Substituting Equation (13) into Equation (10), a new signal expression can be obtained:

$$x\left(t\right)={\Gamma }_d\odot a\left({\theta }_d\right)s\left(t\right)+n\left(t\right),$$

(14)

where $\odot$ denotes the Hadamard product, ${\Gamma }_d={\left[{\tau }_{d1},{\tau }_{d2},\dots ,{\tau }_{dL}\right]}^T$. When the array signal is rewritten in the form of Equation (14), the array received signal covariance matrix is represented in the following form [21]:

$$R={\Gamma }_d\odot a\left({\theta }_d\right)R_{ss}(a^H\left({\theta }_d\right)\odot {\Gamma }_d{}^H)+{\sigma }^{2}I,$$

(15)

where $R_{ss}=E\left\{s\left(t\right)s^H\left(t\right)\right\}$ is the signal covariance matrix, ${\sigma }^2$ denotes the unknown noise power, and $I$ denotes the unit matrix with dimension $L\times L$.

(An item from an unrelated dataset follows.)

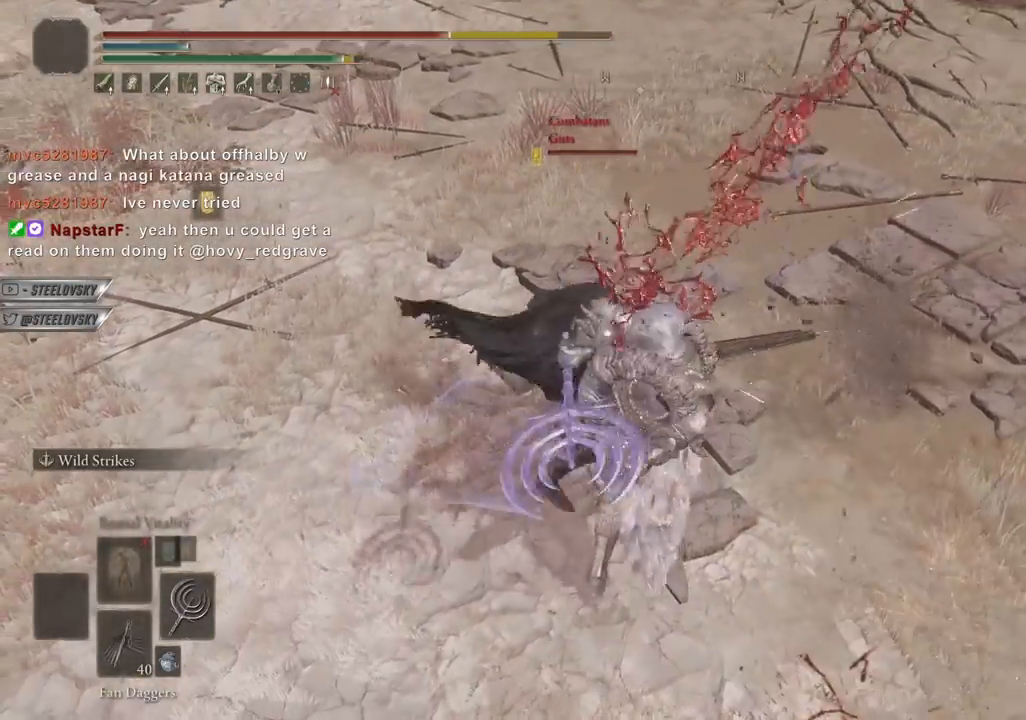
{"dt_ms": 500, "buttons": ["L2"], "left_stick": "up-left", "right_stick": "center", "events": []}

In general, when the array is incident only by the direct wave signal ${\theta }_d$ and there is no multipath signal, the array received signal covariance matrix is as follows:

$$R_0=a\left({\theta }_d\right)R_{ss}{a}^H\left({\theta }_d\right)+{\sigma }^{2}I,$$

(16)

Comparing Equations (15) and (16), when the mapping $f:R\to R_0$ and its neural network structure are obtained using the deep learning method, the reflected angle signal part of the multipath signal can be filtered out and the direct-angle signal is obtained, thus realizing the de-multipath.

3. Deep Neural Network Model

The proposed deep learning network structure is divided into two parts: the first part by CAE to realize the de-multipath and by the extreme learning machine (ELM) to realize the angle preclassification; the second part by the parallel convolutional neural network to realize the angle estimation. The deep learning network structure is shown in Figure 2 below:

In the CAE and preclassification model, the CAE is trained with the array signal covariance matrix $R$ under the multipath effect as input, and its corresponding signal covariance matrix $R_0$, containing only the direct wave signal without the reflected wave as the output of the CAE, so as to achieve the purpose of extracting features and removing the multipath; then, according to the three angle intervals, the angle preclassification is performed by the ELM with latent features extracted from the CAE model, and after the classification is completed, the deep convolutional neural network is trained according to the principle of separate training for different categories, so as to obtain the final angle estimate.

3.1. Convolutional Autoencoder and Preclassification Model

The CAE and preclassification model consists of two neural networks in parallel, as shown in Figure 3 below.

The first part strung by the blue arrows is CAE, which is used to extract features and implement the mapping of the multipath signal covariance matrix to the direct wave signal covariance matrix. The part strung by the green arrows is the extreme learning machine part, which serves to realize the angle preclassification.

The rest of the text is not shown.